Open data – experience needed
This is kind of a follow up to my previous blog post “Confessions of a recovering statistician” with some thoughts about the ongoing move towards open data.
The open data movement is proceeding apace with more and more development data being made available publicly and better tools to manipulate and visualize it. The World Bank now makes all its development data available for free and allows datasets to be easily accessed through its API. More and more development agencies are now joining IATI and making their aid spending – and soon their project documents available in a standard format. The Center for Global Development now publish the datasets and methods used for all papers they produce so that the results can be independently verified. Lots of NGOs, social enterprises and groups are crowdsourcing data directly from communities and individuals and making it publicly available whether it be Ushahidi deployments or community mapping. Soon we will have volumes and types of data not previously seen available to anyone to use and analyze.
This is a very good thing.
But, an interesting aspect of this is that while you might be tempted to conclude that data is now a more valuable resource than individual knowledge – I think it is actually the reverse.
Although anyone can download a dataset, manipulate it and create visualizations from it – not everyone has the skills to do it properly. Analyzing data, making sense of it and knowing how to use it to inform decision making is a specialized skill – and not one that everyone masters. AS I mentioned in my previous blog – some kinds of analysis require modelling and other techniques which while they can be automated – need to be properly understood to be used properly. Similarly knowledge of the data sources, reliability and the context and important to be able interpret the data correctly.
As more data is available, this specialized skill will be in increasing demand, and the work of those individuals and organizations who can do this will be at a premium. At present there are just not enough people with this skills around, and it will take time for people to be trained in them.
Similarly as data becomes more readily available, this also puts a premium on the types of knowledge that cannot easily be boiled down into data points – areas such as experience, social networks and interpersonal skills (Or as Einstein put it “Everything that can be counted does not necessarily count; everything that counts cannot necessarily be counted.”). Even interpretation of data and turning that into politically feasible policy recommendations requires not only technocal knowledge but also experience and judgement.

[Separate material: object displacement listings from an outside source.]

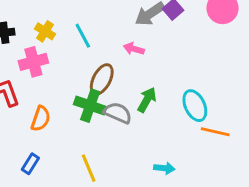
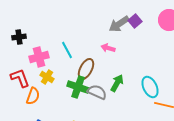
yellow cross: (45, 31) -> (47, 77), moved
cyan line: (83, 36) -> (67, 50), moved
orange semicircle: (41, 119) -> (33, 96), moved

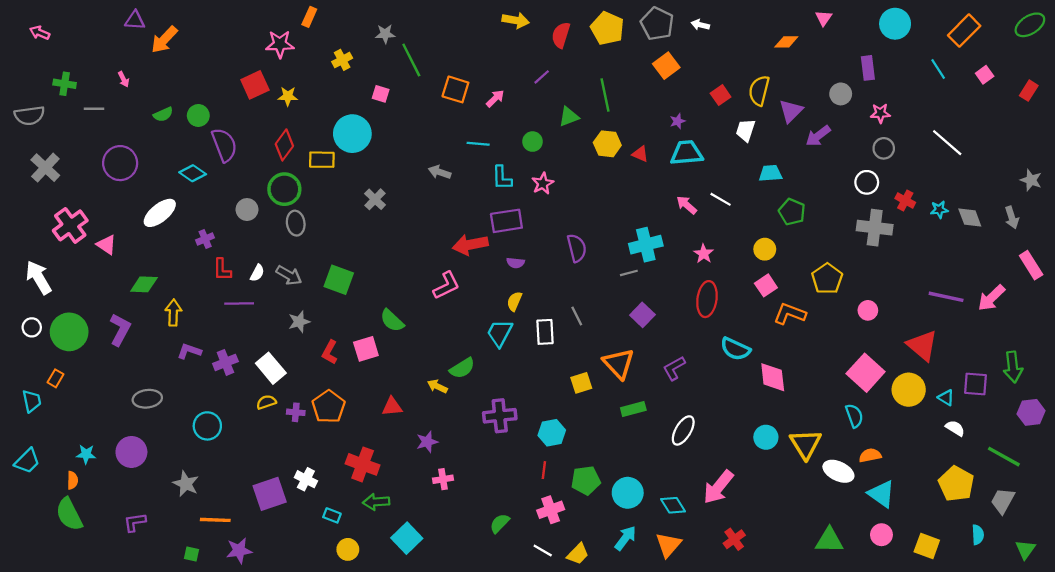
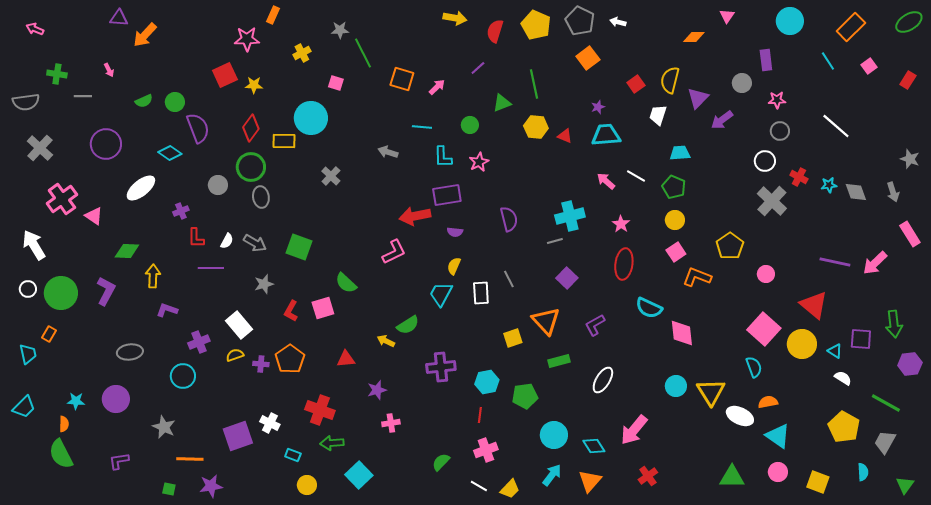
green pentagon: (792, 212) -> (674, 187), moved
gray cross: (875, 228) -> (772, 201), turned 36
purple cross: (225, 362) -> (199, 342), moved
green pentagon: (586, 480) -> (525, 396), moved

In a way the benefit of open data is that it frees up time and effort spend just trying to collect or get access to data, and allow us to spend more time analyzing, interpreting, thinking and ultimately doing – and those people and organizations who are better equipped to do these tasks will be the ones that will prosper.
One potential negative side effect of opening up data to all, is that there will be a boom in poorly done, misleading secondary analyses and attractive but inaccurate data visualizations, and conclusions will be drawn and decisions taken that will be based on faulty analysis. On the other hand these analyses will be able to be reproduced, checked and corrected or countered by others. In the shorter term instead of getting no data and inf0rmed analysis on a topic we might instead get multiple analyses with different conclusions competing with each other. But the benefits of this debate and self-correction mechanisms mean that in the long run those who analyze data will also be more accountable for what they do and that reputations of the analysts will be built which help the better analyses to rise above the poorer ones.
And it’s important to remember that even experts make mistakes – but these can now be corrected by “The crowd”. And in this case the crowd isn’t the general public – but rather those who have the required experience and technical skills – but who are not sitting in the organization which collected or produced the data in the first place. This way more expert eyes on a data set can both produce new analyses and validate those that have already been produced.